_Work request 1_
Count the lines in the listing below that contain the string "closer", and give only that number.

_Supplied passage_
It’s also much faster, especially if you use the sampling mode which trades a small amount of precision for a great deal of speed.  Crucially, this means it is usable on B2G.  Also, it should be possible for people to use it for long-running sessions, which can be helpful for identifying slow leaks.

And while the new version doesn’t currently run on Windows, it should be fairly straightforward to get it working.  If anyone is interested in helping with this, please contact me, or take a look at the open bug.

I will write a more detailed post about the new version some time in the next few days, once I have updated the documentation and finalized a few more tweaks that should improve usability.  In the meantime, Justin Lebar is already using it in earnest to better understand B2G’s memory consumpion (e.g. see here, here, here, here, here, here, here).

Thanks to Mike Hommey for his excellent replace-malloc infrastructure, on which the new version is built, and to Justin for lots of help, especially with Android and B2G details.

B2G

The option that allows B2G to merge system compartments, previously implemented and landed by Kyle Huey, was enabled by default.  This is a big deal, because it’s the single biggest memory consumption improvement B2G has seen and is likely to see before version 1 is released.

Gabriel Svelto reduced the number of unused dirty pages kept around by jemalloc on B2G.  This can save ~4 MiB of memory across all processes, at a potential cost of making some allocations a little slower.  On a device as memory-constrained as the B2G phones, this is a good trade-off.

Social API

Felipe Gomes reduced the memory consumption of the social API when multiple browser windows are open.  This change has been backported to the beta channel, so it will be present in Firefox 18, in time for the bigger publicity push for this feature.  (For those of you that don’t like Facebook, please note that if you don’t enable the social API it will not affect Firefox’s performance in any way.)

Miscellaneous

I added a MEMORY_VSIZE telemetry reporters, which measures virtual memory consumption.  This might help us understand how many Windows users would benefit from 64-bit builds.

Bug counts

Here are the current bug counts.

  • P1: 17 (-3/+3)
  • P2: 126 (-2/+14)
  • P3: 106 (-4/+7)
  • Unprioritized: 0 (-2/+0)

_Work request 2_
For each statement, say yes or no according to the memory report above, and quote the words from it that settle the point. (a) Reducing the unused dirty pages kept by jemalloc on B2G can save about 4 MiB of memory across all processes. (b) The new version currently runs on Windows. (c) The social API change was backported to the beta channel and will be in Firefox 18.

_Material to process_
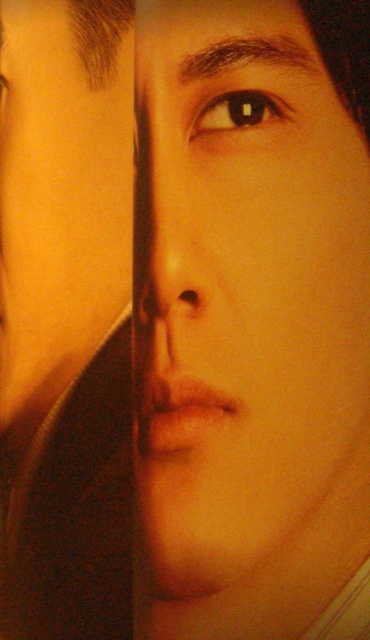
Question: Which of the following is the farthest from the observer?

Choices:
 (A) (236, 102)
 (B) (160, 515)

Answer: (B)

Question: From the image, what is the correct spatial relationship of smooth skin face at center in relation to brown glossy eye at upper center?

Choices:
 (A) right
 (B) left

Answer: (A)

Question: Which of the following is the closest to the observer?

Choices:
 (A) smooth skin face at center
 (B) brown glossy eye at upper center

Answer: (A)

Question: Does smooth skin face at center appear under brown glossy eye at upper center?

Choices:
 (A) no
 (B) yes

Answer: (B)

Question: Can you confirm if smooth skin face at center is smaller than brown glossy eye at upper center?

Choices:
 (A) no
 (B) yes

Answer: (A)

Question: Which point is farther to the camera?

Choices:
 (A) brown glossy eye at upper center
 (B) smooth skin face at center

Answer: (A)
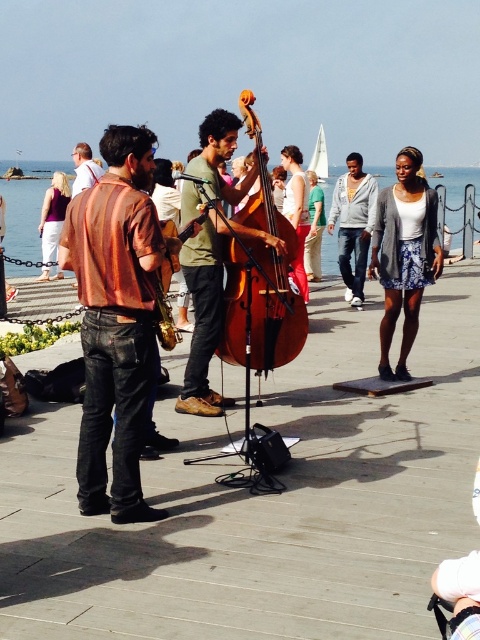
From the picture: Does matte orange shirt at center have a smaller size compared to brown wooden cello at center?

Correct, matte orange shirt at center occupies less space than brown wooden cello at center.

Does matte orange shirt at center appear under brown wooden cello at center?

Correct, matte orange shirt at center is located below brown wooden cello at center.

Which is in front, point (112, 154) or point (273, 324)?

Positioned in front is point (112, 154).

Locate an element on the screen. The width and height of the screenshot is (480, 640). matte orange shirt at center is located at coordinates (116, 320).

Can you confirm if brown wooden cello at center is shorter than green matte shirt at center?

Correct, brown wooden cello at center is not as tall as green matte shirt at center.

Who is more distant from viewer, (229,349) or (204,410)?

The point (229,349) is behind.

Locate an element on the screen. This screenshot has width=480, height=640. brown wooden cello at center is located at coordinates (261, 276).

Describe the element at coordinates (116, 320) in the screenshot. I see `matte orange shirt at center` at that location.

Who is more forward, [116,232] or [73,161]?

Point [116,232] is in front.

At what (x,y) coordinates should I click in order to perform the action: click on matte orange shirt at center. Please return your answer as a coordinate pair (x, y). The image size is (480, 640). Looking at the image, I should click on (116, 320).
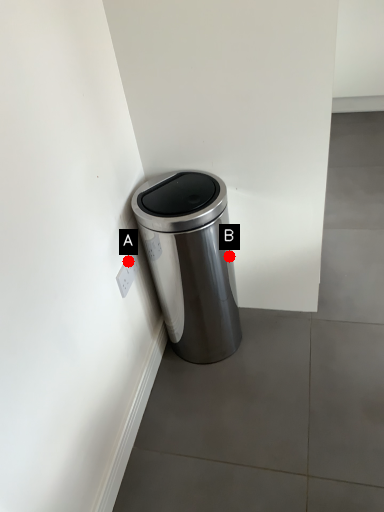
Question: Two points are circled on the image, labeled by A and B beside each circle. Which of the following is the closest to the observer?

Choices:
 (A) A is closer
 (B) B is closer

Answer: (A)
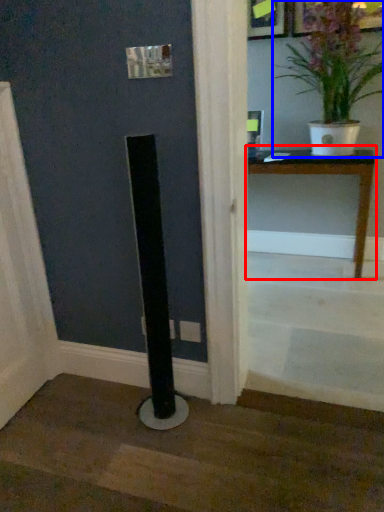
Question: Which object is further to the camera taking this photo, table (highlighted by a red box) or houseplant (highlighted by a blue box)?

Choices:
 (A) table
 (B) houseplant

Answer: (A)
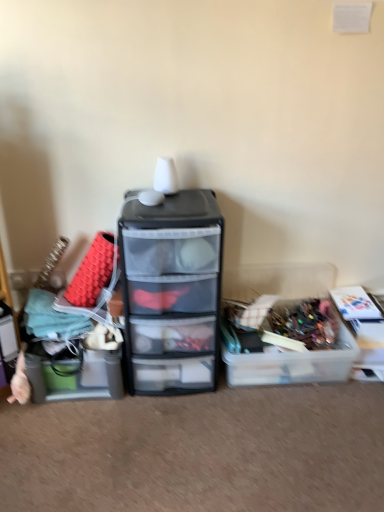
Question: Is transparent plastic drawers at center beside clear plastic storage box at right, which is the 1th storage box in right-to-left order?

Choices:
 (A) no
 (B) yes

Answer: (A)

Question: Considering the relative positions of transparent plastic drawers at center and clear plastic storage box at right, which is the 1th storage box in right-to-left order, in the image provided, is transparent plastic drawers at center in front of clear plastic storage box at right, which is the 1th storage box in right-to-left order,?

Choices:
 (A) yes
 (B) no

Answer: (A)

Question: From a real-world perspective, does transparent plastic drawers at center sit lower than clear plastic storage box at right, which is the 3th storage box in left-to-right order?

Choices:
 (A) yes
 (B) no

Answer: (B)

Question: From the image's perspective, is transparent plastic drawers at center above clear plastic storage box at right, which is the 3th storage box in left-to-right order?

Choices:
 (A) no
 (B) yes

Answer: (B)

Question: Is the depth of transparent plastic drawers at center greater than that of clear plastic storage box at right, which is the 1th storage box in right-to-left order?

Choices:
 (A) yes
 (B) no

Answer: (B)

Question: Is transparent plastic drawers at center turned away from clear plastic storage box at right, which is the 3th storage box in left-to-right order?

Choices:
 (A) no
 (B) yes

Answer: (A)

Question: Is transparent plastic drawers at center to the left of translucent plastic storage box at left, which appears as the 3th storage box when viewed from the right, from the viewer's perspective?

Choices:
 (A) no
 (B) yes

Answer: (A)

Question: Is transparent plastic drawers at center not close to translucent plastic storage box at left, acting as the 1th storage box starting from the left?

Choices:
 (A) yes
 (B) no

Answer: (B)

Question: From a real-world perspective, is transparent plastic drawers at center positioned over translucent plastic storage box at left, acting as the 1th storage box starting from the left, based on gravity?

Choices:
 (A) yes
 (B) no

Answer: (A)

Question: Could you tell me if transparent plastic drawers at center is turned towards translucent plastic storage box at left, which appears as the 3th storage box when viewed from the right?

Choices:
 (A) yes
 (B) no

Answer: (B)

Question: Can you confirm if transparent plastic drawers at center is wider than translucent plastic storage box at left, which appears as the 3th storage box when viewed from the right?

Choices:
 (A) yes
 (B) no

Answer: (A)

Question: Would you say transparent plastic drawers at center contains translucent plastic storage box at left, which appears as the 3th storage box when viewed from the right?

Choices:
 (A) yes
 (B) no

Answer: (B)

Question: Can you confirm if translucent plastic storage box at left, which appears as the 3th storage box when viewed from the right, is bigger than translucent plastic container at center-right, which is counted as the second storage box, starting from the right?

Choices:
 (A) yes
 (B) no

Answer: (B)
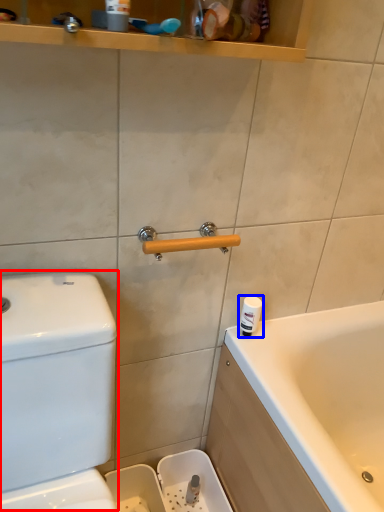
Question: Which point is closer to the camera, water tank (highlighted by a red box) or toiletry (highlighted by a blue box)?

Choices:
 (A) water tank
 (B) toiletry

Answer: (A)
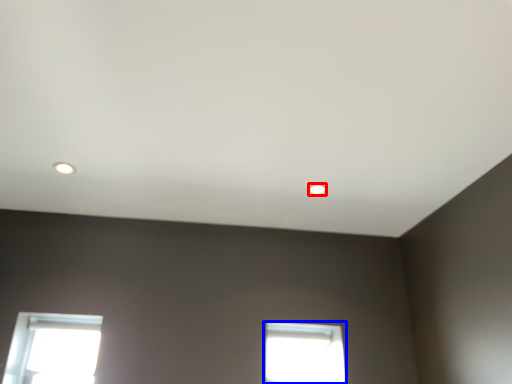
Question: Which point is closer to the camera, lighting (highlighted by a red box) or window (highlighted by a blue box)?

Choices:
 (A) lighting
 (B) window

Answer: (A)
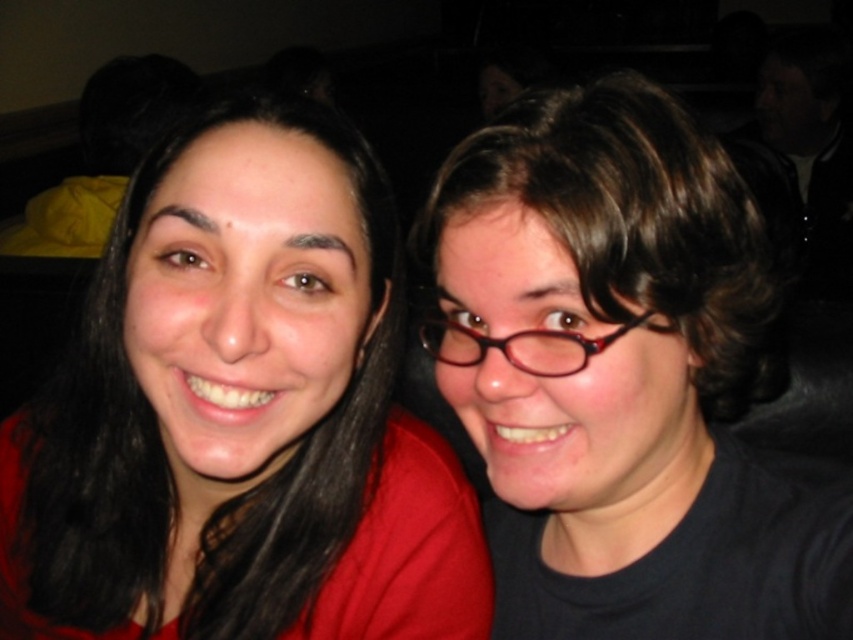
Question: Is the position of matte black hair at left more distant than that of black matte glasses at center?

Choices:
 (A) yes
 (B) no

Answer: (A)

Question: Which object appears closest to the camera in this image?

Choices:
 (A) matte black hair at left
 (B) black matte glasses at center

Answer: (B)

Question: Is matte black hair at left positioned at the back of black matte glasses at center?

Choices:
 (A) yes
 (B) no

Answer: (A)

Question: Does matte black hair at left have a larger size compared to black matte glasses at center?

Choices:
 (A) yes
 (B) no

Answer: (A)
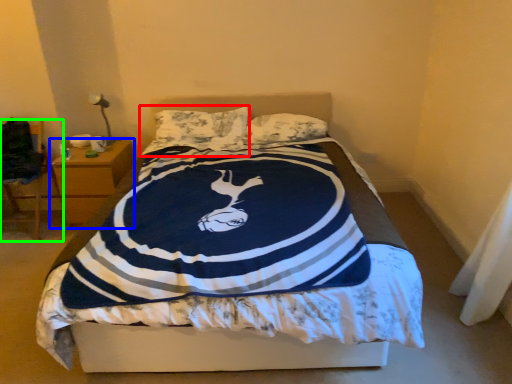
Question: Considering the real-world distances, which object is farthest from pillow (highlighted by a red box)? nightstand (highlighted by a blue box) or chair (highlighted by a green box)?

Choices:
 (A) nightstand
 (B) chair

Answer: (B)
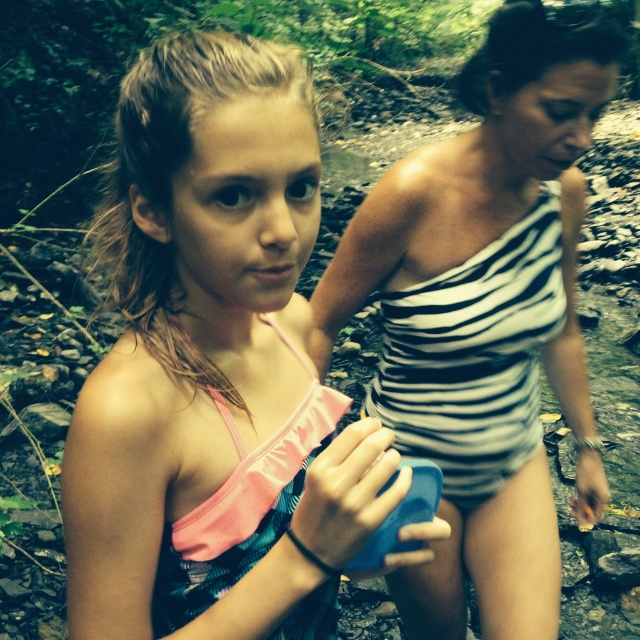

_Exercise answer 1_
4

_Exercise answer 2_
(a) Yes: "This can save ~4 MiB of memory across all processes"
(b) No: "the new version doesn’t currently run on Windows"
(c) Yes: "This change has been backported to the beta channel, so it will be present in Firefox 18"